_EXERCISE INSTRUCTIONS_.
1. In the diary entry about walking the Kennet & Avon canal, why does the writer say the heatwave forecast was not wanted? Answer in one to three sentences.
2. Answer these questions using the diary entry about walking the Kennet & Avon canal:
(a) Which movement did the writer's neck and shoulder pain make impossible?
(b) Who is making the walk with the writer?
(c) How long is the Kennet & Avon canal, according to the entry?
3. Carry on the diary entry about walking the Kennet & Avon canal from the point where it stops.

═══ EXERCISE PASSAGE

Tuesday 19 April 2011

Failure is not an option


Woke up this morning filled with a mixture of excitement and absolute fear - and in pain with my neck and right shoulder. Yup my back was playing me up - I cannot turn my head to the right, it is too painful. Thankfully a nice hot shower resolved that situation, but this is something I really don't need - together with my friend Wendy and her son Spencer, we are spending the last 5 days walking, and talking, the entire length of the Kennet & Avon canal - all 86 miles of it. We checked the forecast last night - and joy oh joy we were in for a heatwave - not what I really wanted! Walking 86 miles in the heat! But at least there are some parts of the K&A which are nice and shady - and too many stretches which are not.

══════
═══ RECORDS SUPPLIED

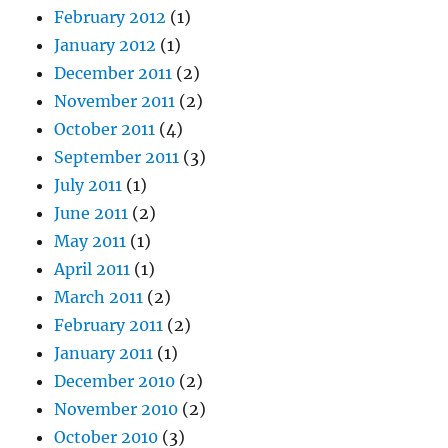
February 2012
(1)
January 2012
(1)
December 2011
(2)
November 2011
(2)
October 2011
(4)
September 2011
(3)
July 2011
(1)
June 2011
(2)
May 2011
(1)
April 2011
(1)
March 2011
(2)
February 2011
(2)
January 2011
(1)
December 2010
(2)
November 2010
(2)
October 2010
(3)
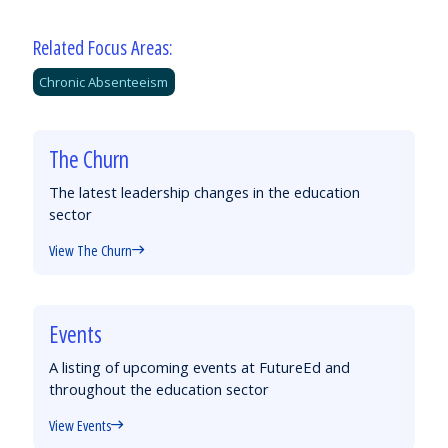
Related Focus Areas:
Chronic Absenteeism
The Churn
The latest leadership changes in the education
sector
View The Churn
Events
A listing of upcoming events at FutureEd and
throughout the education sector
View Events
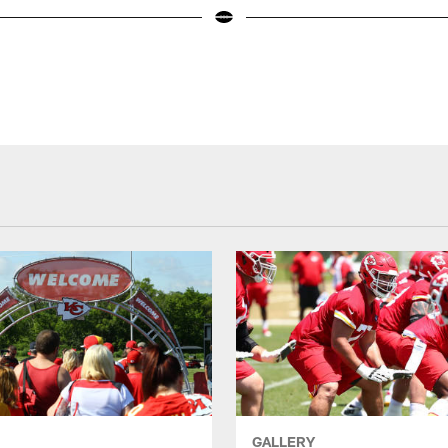
GALLERY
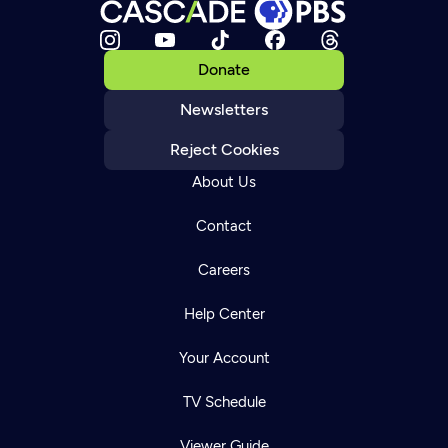
Donate
Newsletters
Reject Cookies
About Us
Contact
Careers
Help Center
Your Account
TV Schedule
Viewer Guide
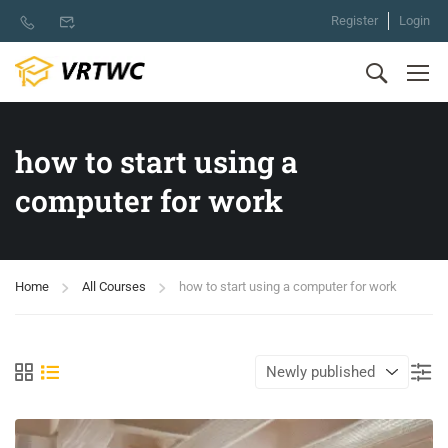
Register
Login
how to start using a
computer for work
Home
All Courses
how to start using a computer for work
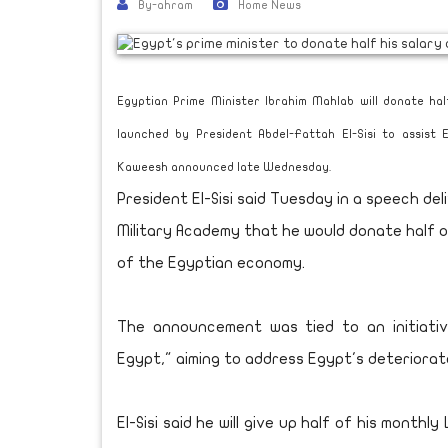
By-ahram
Home News
Egyptian Prime Minister Ibrahim Mahlab will donate hal
launched by President Abdel-Fattah El-Sisi to assist
Kaweesh announced late Wednesday.
President El-Sisi said Tuesday in a speech 
Military Academy that he would donate half of
of the Egyptian economy.
The announcement was tied to an initiativ
Egypt," aiming to address Egypt's deteriora
El-Sisi said he will give up half of his month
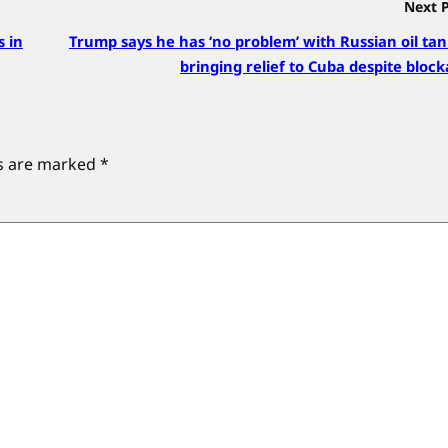
Next 
s in
Trump says he has ‘no problem’ with Russian oil ta
bringing relief to Cuba despite bloc
ds are marked
*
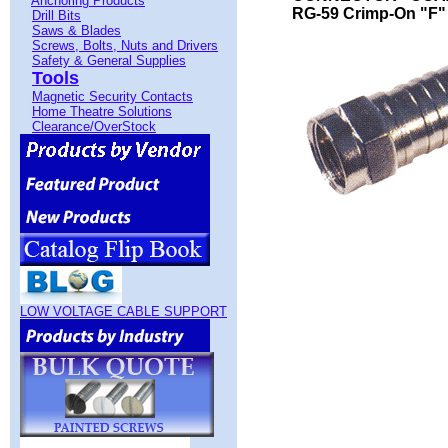
Anchoring Products
RG-59 Crimp-On "F" 
Drill Bits
Saws & Blades
Screws, Bolts, Nuts and Drivers
Safety & General Supplies
Tools
Magnetic Security Contacts
Home Theatre Solutions
Clearance/OverStock
LOW VOLTAGE CABLE SUPPORT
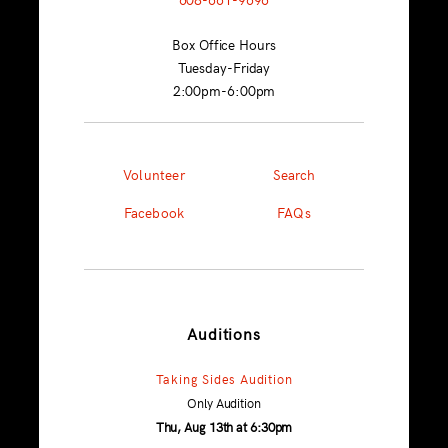
Box Office Hours
Tuesday-Friday
2:00pm-6:00pm
Volunteer
Search
Facebook
FAQs
Auditions
Taking Sides Audition
Only Audition
Thu, Aug 13th at 6:30pm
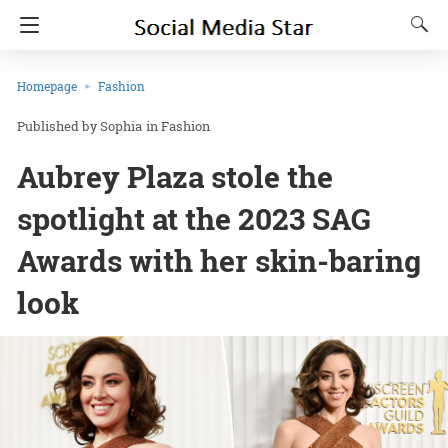
Homepage
Fashion
Sophia
in
Fashion
Aubrey Plaza stole the
spotlight at the 2023 SAG
Awards with her skin-baring
look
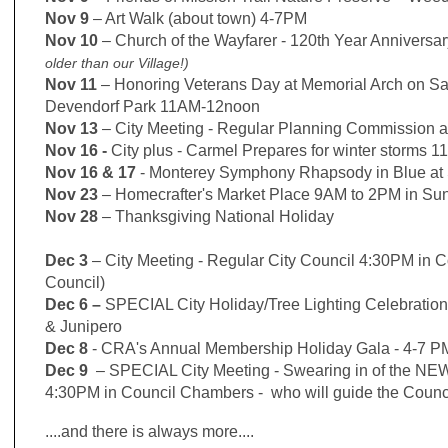
Nov 9
– Art Walk (about town) 4-7PM
Nov 10
–
Church of the Wayfarer - 120th Year Anniversa
older than our Village!)
Nov 11
– Honoring Veterans Day at Memorial Arch on Sa
Devendorf Park
11AM-12noon
Nov 13
–
City Meeting - Regular Planning Commission 
Nov 16 -
City plus - Carmel Prepares for winter storms 
Nov 16 & 17
- Monterey Symphony Rhapsody in Blue at 
Nov 23
– Homecrafter's Market Place 9AM to 2PM in Sun
Nov 28
– Thanksgiving National Holiday
Dec 3
– City Meeting - Regular City Council 4:30PM in 
Council)
Dec 6
–
SPECIAL City Holiday/Tree Lighting Celebrati
& Junipero
Dec 8
- CRA's Annual Membership Holiday Gala - 4-7 PM
Dec 9
– SPECIAL City Meeting - Swearing in of the NEW
4:30PM in Council Chambers - who will guide the Counci
....and there is always more....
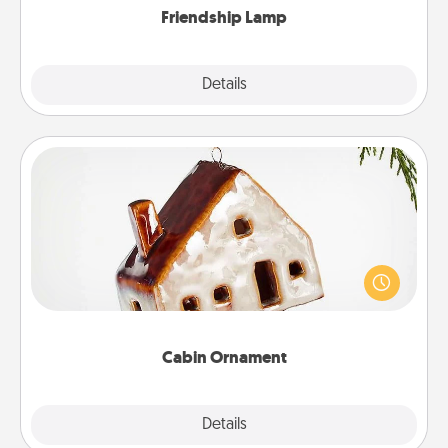
Friendship Lamp
Explore
Details
Close
Cabin Ornament
A getaway to a secluded cabin could be a nice
break. Make plans and present your special
someone with a cabin-related Christmas ornament.
Cabin Ornament
Explore
Details
Close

══════

_ANSWERS BY TASK_.
1. The writer did not want a heatwave because the walk covers 86 miles, and walking that distance in the heat is unappealing. Many stretches of the canal are not shady.

2.
(a) Turning the head to the right.
(b) The writer's friend Wendy and her son Spencer.
(c) 86 miles.

3.
My mind turned to the possibility that I may not be able to do the entire 86 mile stretch as my mothers words ring in my ears from my telephone conversation with her last night that no-one would mind if I failed. Well, I hate to admit it, failure is not an option here, failure has no place in my vocabulary any more. Instead I thanked God for making canals nice and flat - apart from the infamous Caen Hill lock flight at Devizes - smack in the middle of it all.13 locks if I have counted right - what joker put those there? And at this point I thought to myself "I wonder if anyone will notice me finishing at the bottom on Thursday evening and starting at the top on Friday?". I think Wendy and Spencer would for a start - perhaps I could bribe them. Spencer should be a pushover, Wendy on the other hand......

Yesterday we had a lovely day, with a visit from one of my oldest of friends (no, I don't mean that she is old - we've known each other since 1980). Judith and I talked about anything and everything under the hot hot sun - except Parkinsons. For a while all felt normal - my brain cells were not dying prematurely, I did not have the shake from hell, and more often than not disturbed nights. And then I realised I hadn't taken my lunchtime dose of brightly coloured drugs which were designed to do the job my stupid brain had abdicated responsibility for.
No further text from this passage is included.